Records to use START
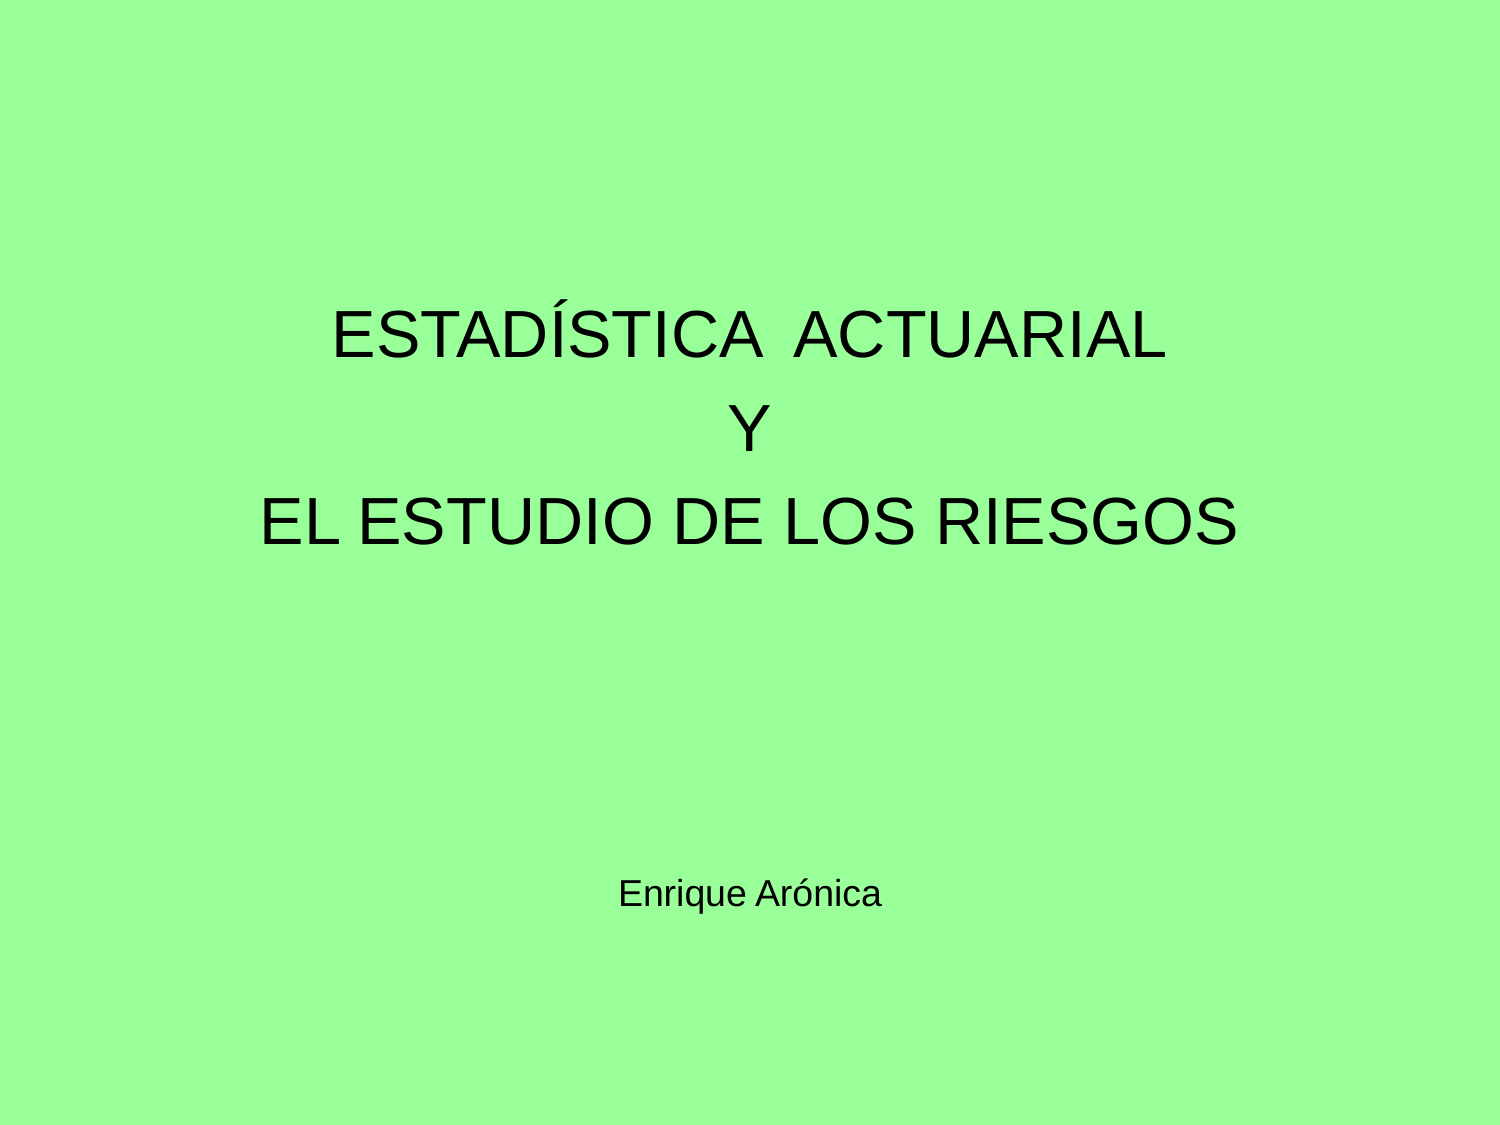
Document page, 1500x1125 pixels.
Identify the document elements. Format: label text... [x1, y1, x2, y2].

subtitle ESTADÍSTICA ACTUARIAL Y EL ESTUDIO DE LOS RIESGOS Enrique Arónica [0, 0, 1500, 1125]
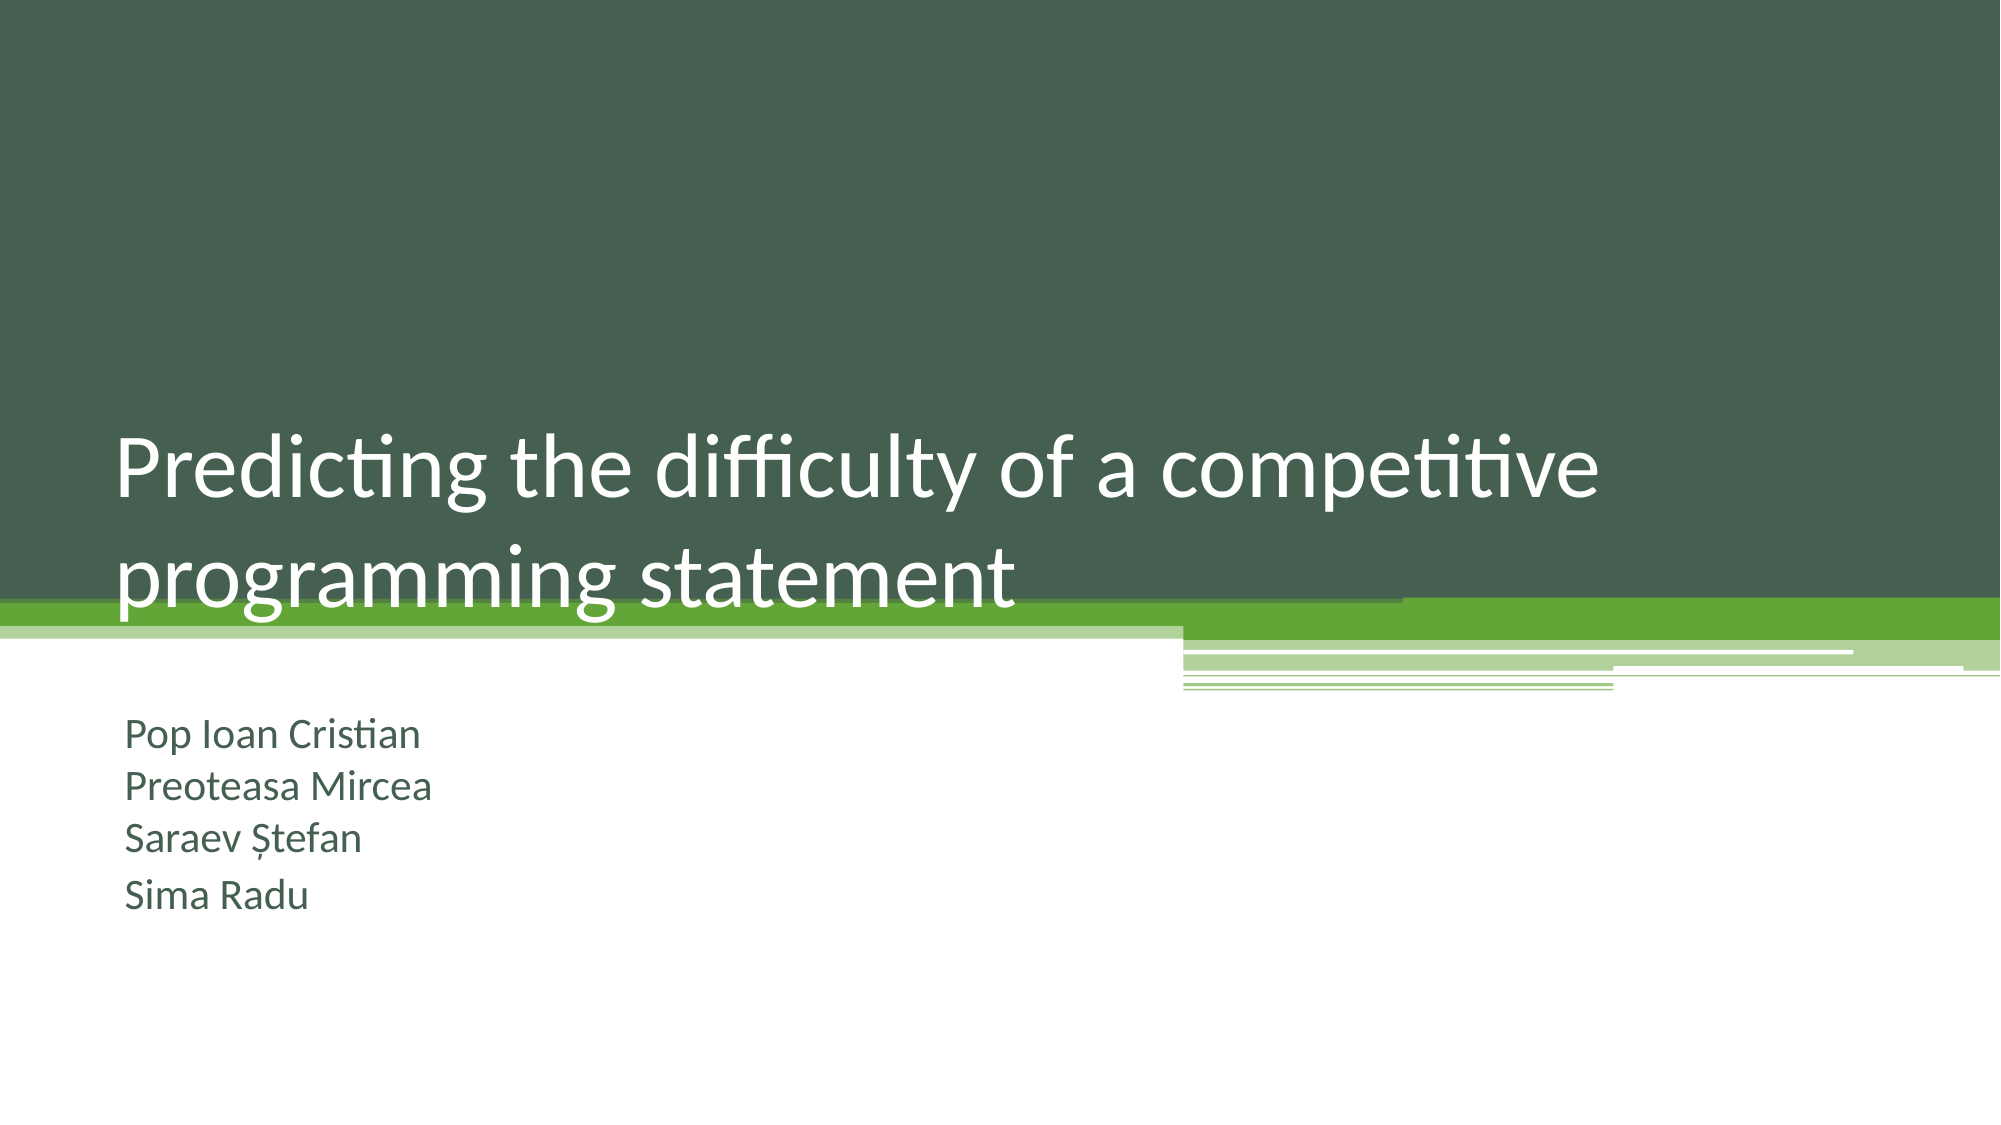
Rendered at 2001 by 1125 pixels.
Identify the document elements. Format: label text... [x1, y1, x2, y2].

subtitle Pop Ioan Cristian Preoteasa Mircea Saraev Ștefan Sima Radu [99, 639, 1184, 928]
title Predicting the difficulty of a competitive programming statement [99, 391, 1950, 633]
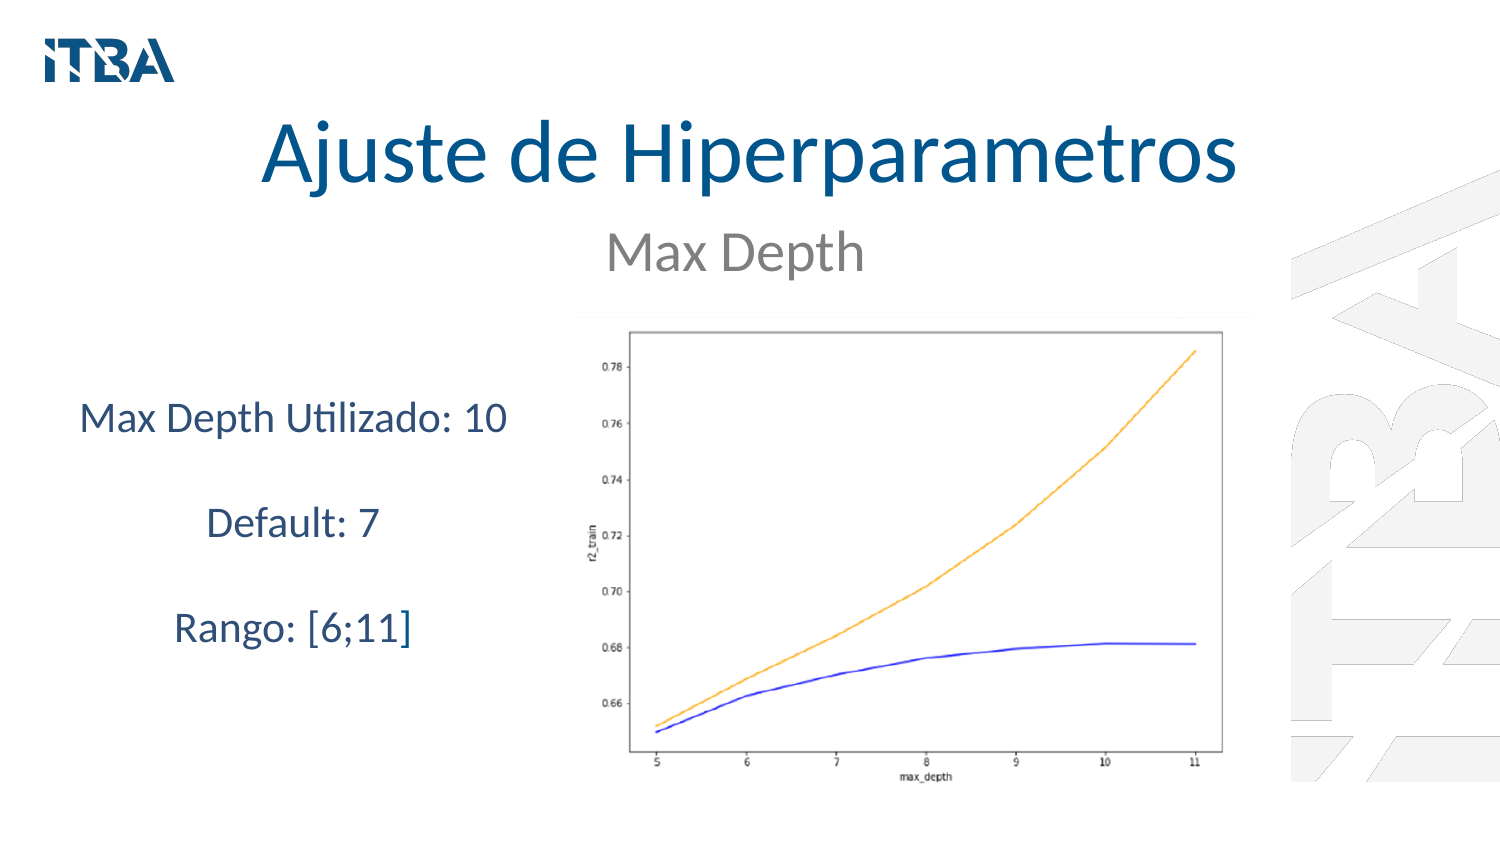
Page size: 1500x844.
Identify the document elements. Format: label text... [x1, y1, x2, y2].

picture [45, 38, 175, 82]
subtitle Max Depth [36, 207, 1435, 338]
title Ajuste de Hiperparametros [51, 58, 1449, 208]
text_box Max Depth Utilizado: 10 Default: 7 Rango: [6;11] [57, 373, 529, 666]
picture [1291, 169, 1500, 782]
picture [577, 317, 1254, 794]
Records to use END
* What you are asked to do *
Whenever a line above contains "pixels", copy that line.

* Solved problem *
Document page, 1500x1125 pixels.
Rendered at 2001 by 1125 pixels.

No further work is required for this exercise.